= Gabriel Kotliar =

Argentine-American physicist (born 1957)

Gabriel Kotliar (born 1957) is a physicist at Rutgers University in the United States, where he is Board of Governors Professor of Physics.

==Early life==
Kotliar was born in Argentina. He studied in the Hebrew University of Jerusalem, where he received a B.Sc. degree in Physics and Mathematics in 1979, followed by an M.Sc. in Physics under the tutelage of Daniel Amit in 1980. He then moved to Princeton University, where he received his PhD in Physics in 1983 while working with Prof. Philip Warren Anderson.

==Career==
His first teaching position was as a postdoctoral associate at the Institute for Theoretical Physics at the University of California Santa Barbara for two years, 1983 to 1985, when he was appointed as an assistant professor at the Massachusetts Institute of Technology. He joined Rutgers University in 1988, still as an associate professor, and was promoted to full professor in 1992. In the autumn of 1990, along with Antoine Georges, he developed dynamical mean field theory.
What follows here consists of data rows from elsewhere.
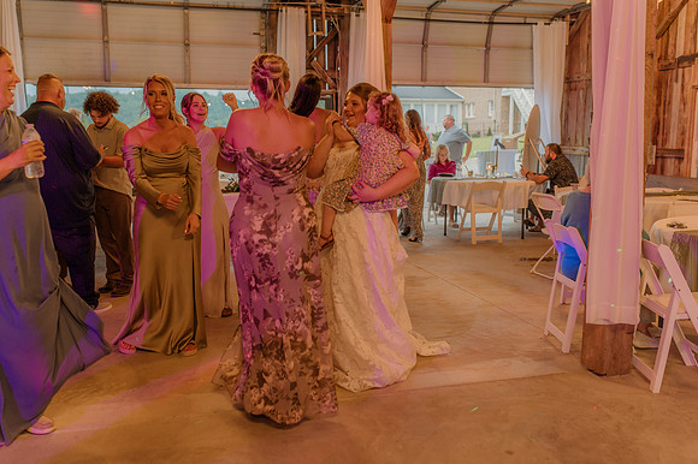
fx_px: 678
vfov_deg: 37.8
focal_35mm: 35
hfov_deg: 54.5
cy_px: 232
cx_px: 349
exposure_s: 1/200
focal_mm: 35
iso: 640
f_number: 2.5
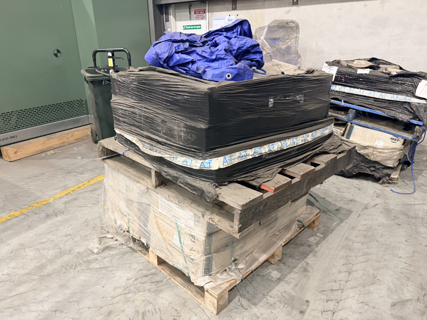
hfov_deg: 71.6
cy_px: 160
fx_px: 296
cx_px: 214
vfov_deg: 56.8
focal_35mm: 24
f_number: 1.78
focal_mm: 6.76
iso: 500
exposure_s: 1/50
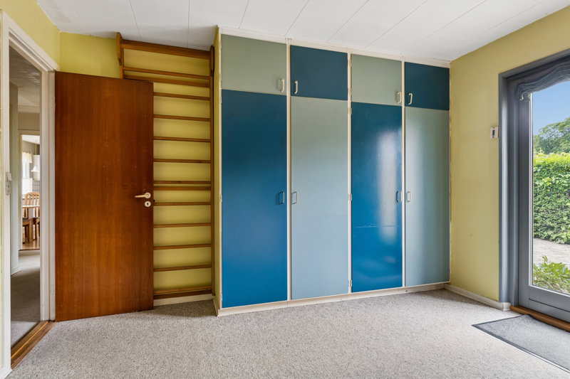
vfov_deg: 59.5
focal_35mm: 21
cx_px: 285
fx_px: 332
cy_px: 190
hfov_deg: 81.2
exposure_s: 1/1.25
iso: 200
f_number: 8
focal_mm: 14
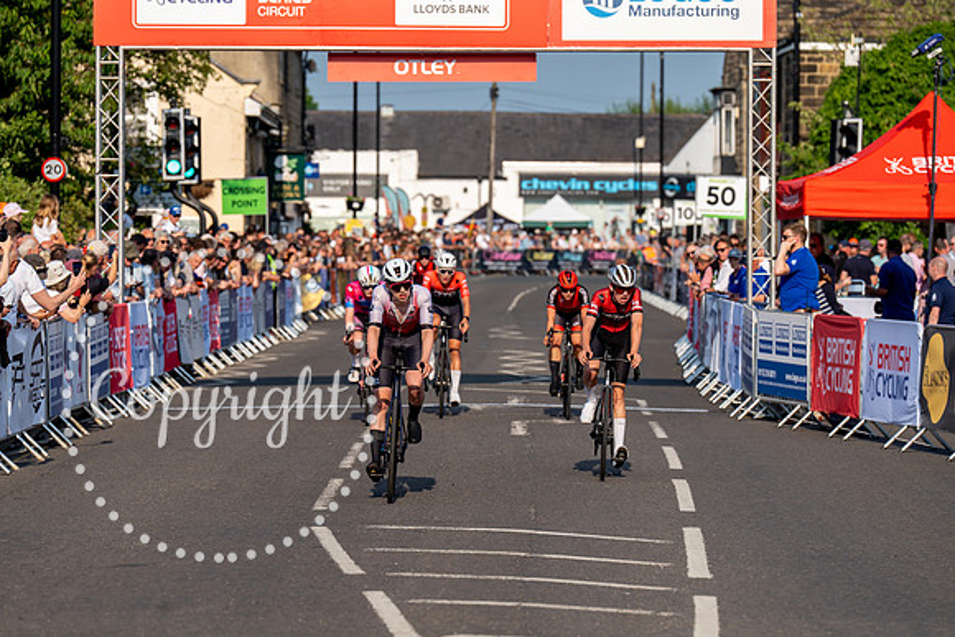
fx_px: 4909
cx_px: 478
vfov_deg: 7.4
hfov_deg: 11.1
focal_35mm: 185
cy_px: 318
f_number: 5
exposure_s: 1/1000
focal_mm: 185
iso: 160
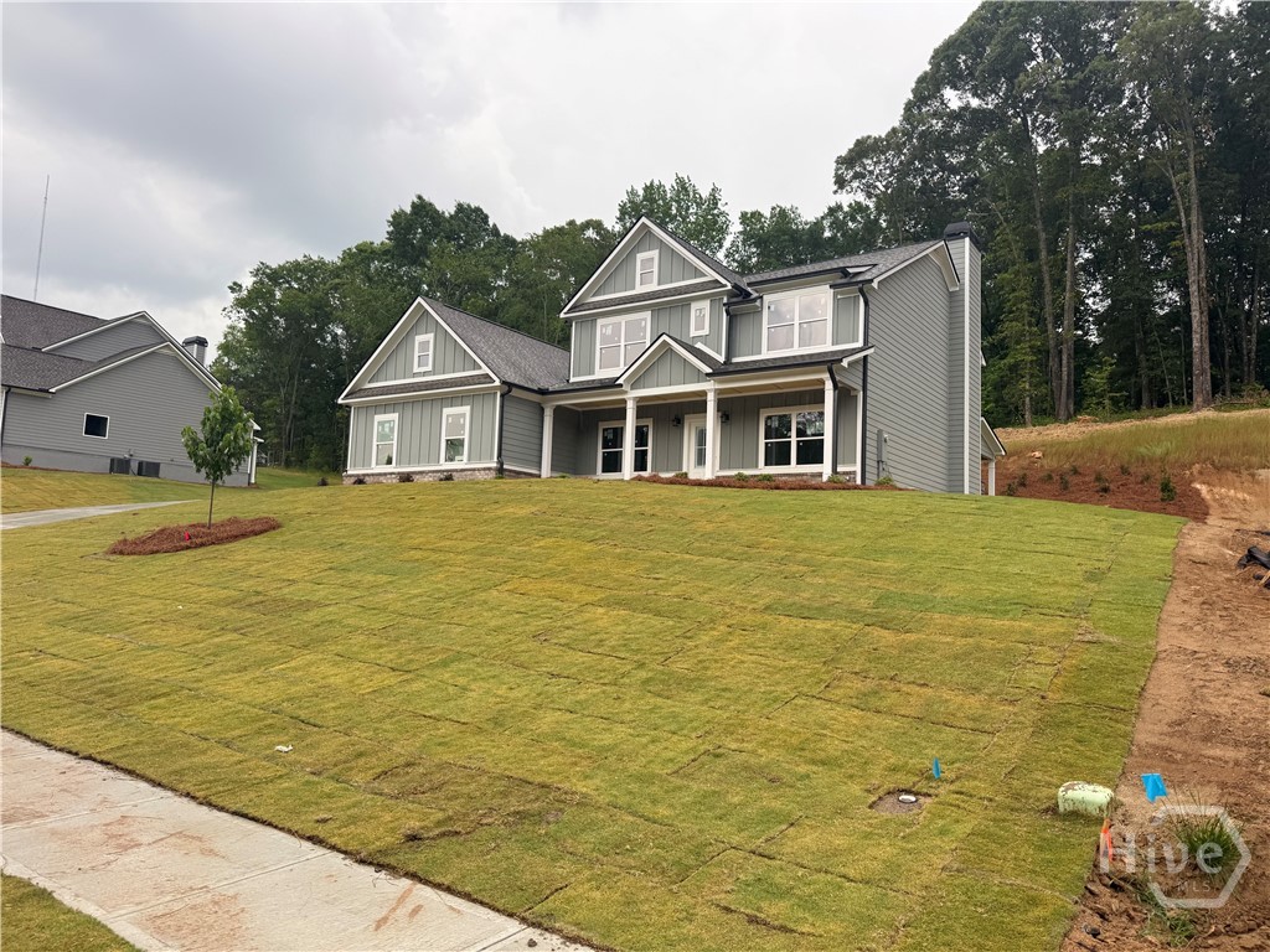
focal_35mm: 24
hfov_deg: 71.6
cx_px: 635
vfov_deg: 56.8
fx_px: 881
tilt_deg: +3.2
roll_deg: +1.5
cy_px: 476
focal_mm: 6.76
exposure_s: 1/178
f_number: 1.78
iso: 64
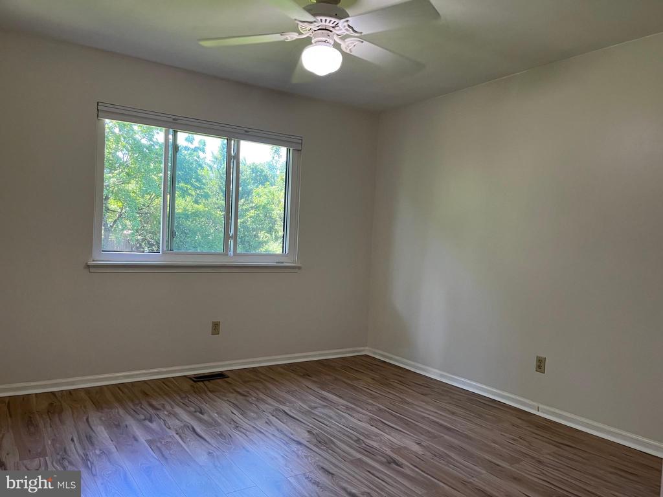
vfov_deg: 53.1
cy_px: 248
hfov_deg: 67.3
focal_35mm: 26
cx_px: 332
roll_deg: -2.8
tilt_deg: -1.8
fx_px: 498
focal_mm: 5.1
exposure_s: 1/60
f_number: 1.6
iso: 80
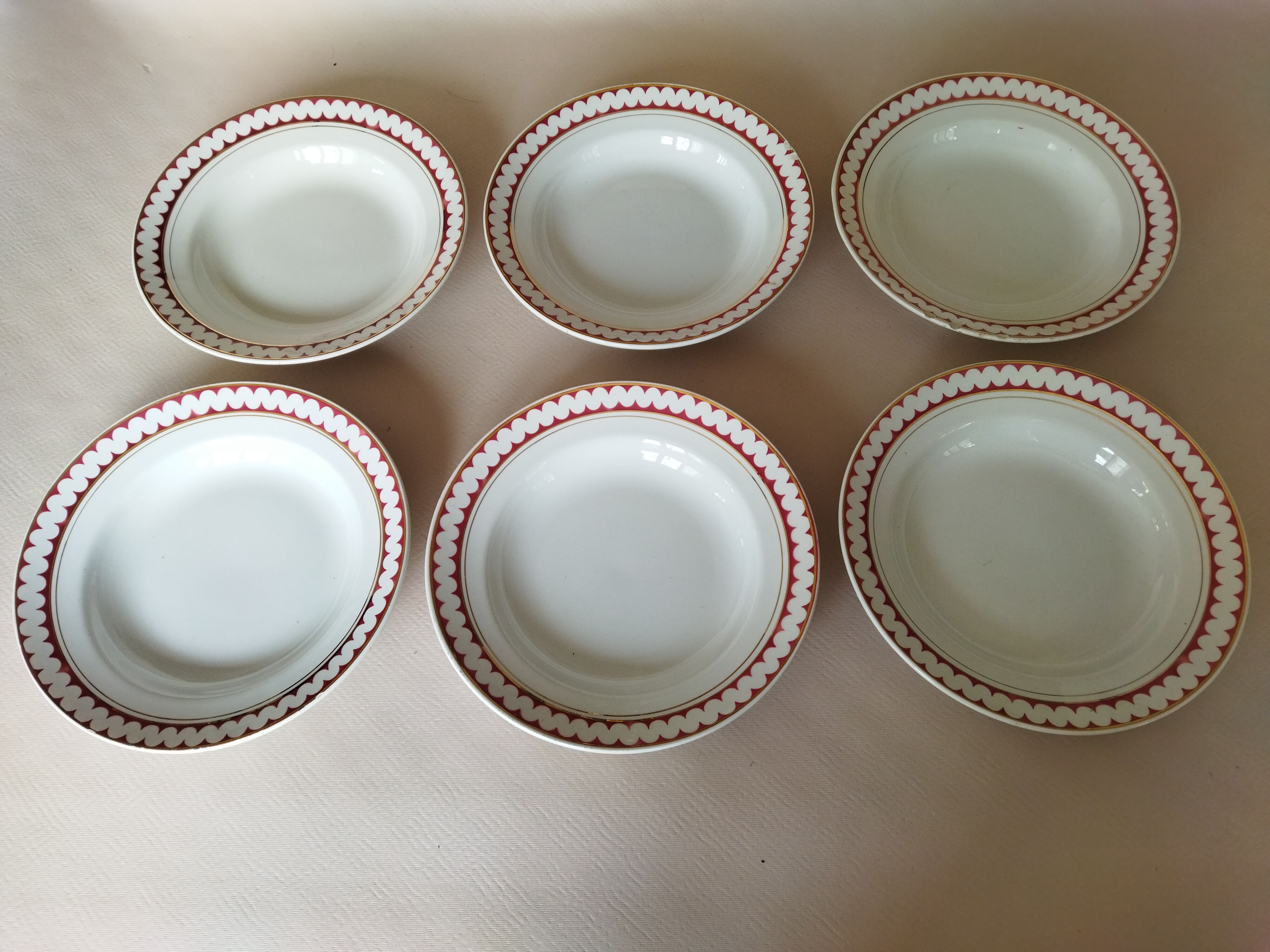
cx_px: 635
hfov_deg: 65.3
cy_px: 476
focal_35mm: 27
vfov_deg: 51.4
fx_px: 991
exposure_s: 1/134
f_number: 1.79
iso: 100
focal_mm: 4.71
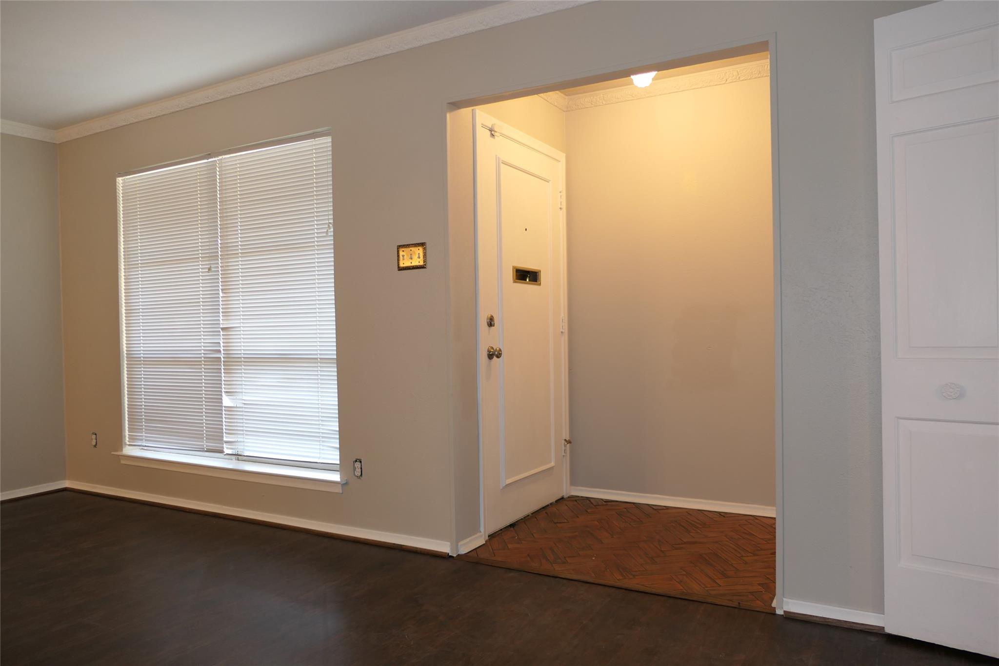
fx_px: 666
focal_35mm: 24
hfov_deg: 73.7
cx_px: 500
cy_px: 333
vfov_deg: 53.1
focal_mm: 8.8
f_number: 1.4
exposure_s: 1/60
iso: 200
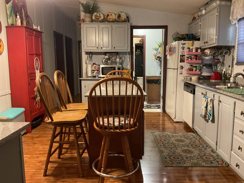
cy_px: 92
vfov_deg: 48.2
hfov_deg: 61.7
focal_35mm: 29
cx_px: 122
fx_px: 204
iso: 320
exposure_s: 1/30
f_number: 1.8
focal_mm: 3
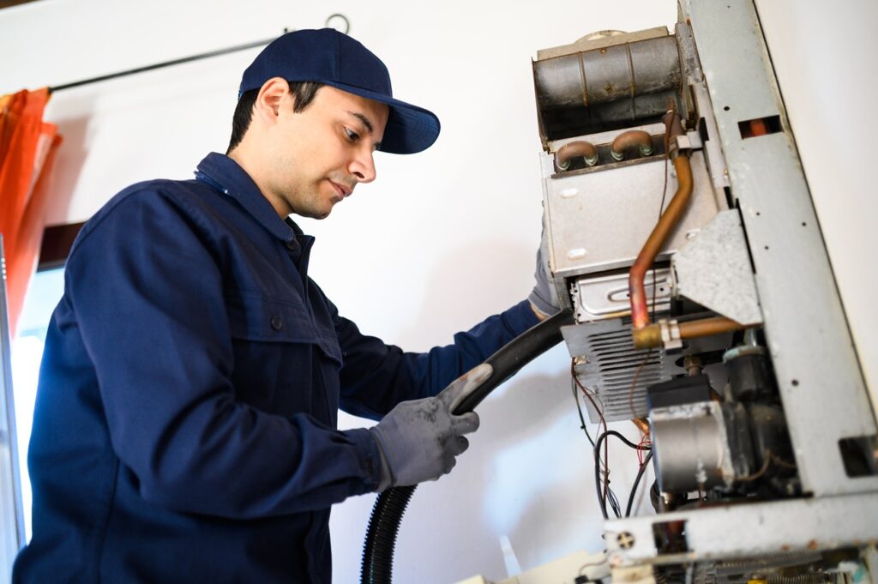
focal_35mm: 35
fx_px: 853
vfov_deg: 37.8
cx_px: 439
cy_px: 292
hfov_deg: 54.5
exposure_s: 1/80
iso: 400
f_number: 1.4
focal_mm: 35
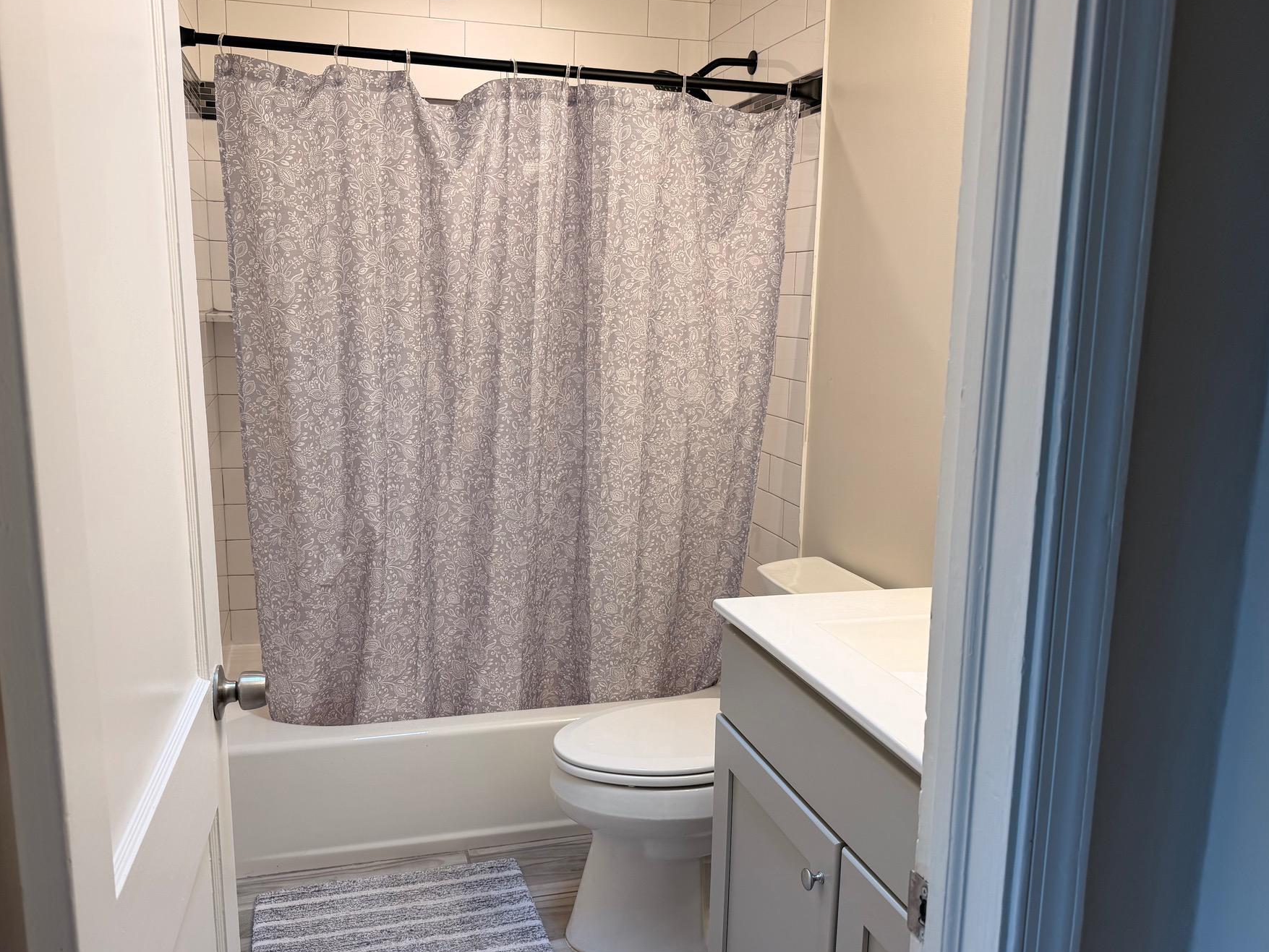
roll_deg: +0.0
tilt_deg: -9.5
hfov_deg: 63.4
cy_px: 486
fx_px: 1027
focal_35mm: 28
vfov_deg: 49.8
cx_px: 589
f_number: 1.78
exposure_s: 1/120
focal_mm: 6.76
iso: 64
He has been a visiting professor at the École Normale Supérieure, the École Polytechnique, and the Hebrew University in Jerusalem

==Recognition==
From 1986 to 1988 he was Alfred P. Sloan Research Fellow and in 1987 received the Young Investigator Award. In 1994 he became a Lady Davis fellow, and nine years later accepted a Guggenheim Fellowship. In 2006 he was awarded the Europhysics Prize. He was named a Fellow of the American Physical Society (APS) in 2000, after a nomination from the APS Division of Condensed Matter Physics, "for development of the dynamical mean field method and its application to strongly correlated electron systems". In 2019 he was elected to the National Academy of Sciences.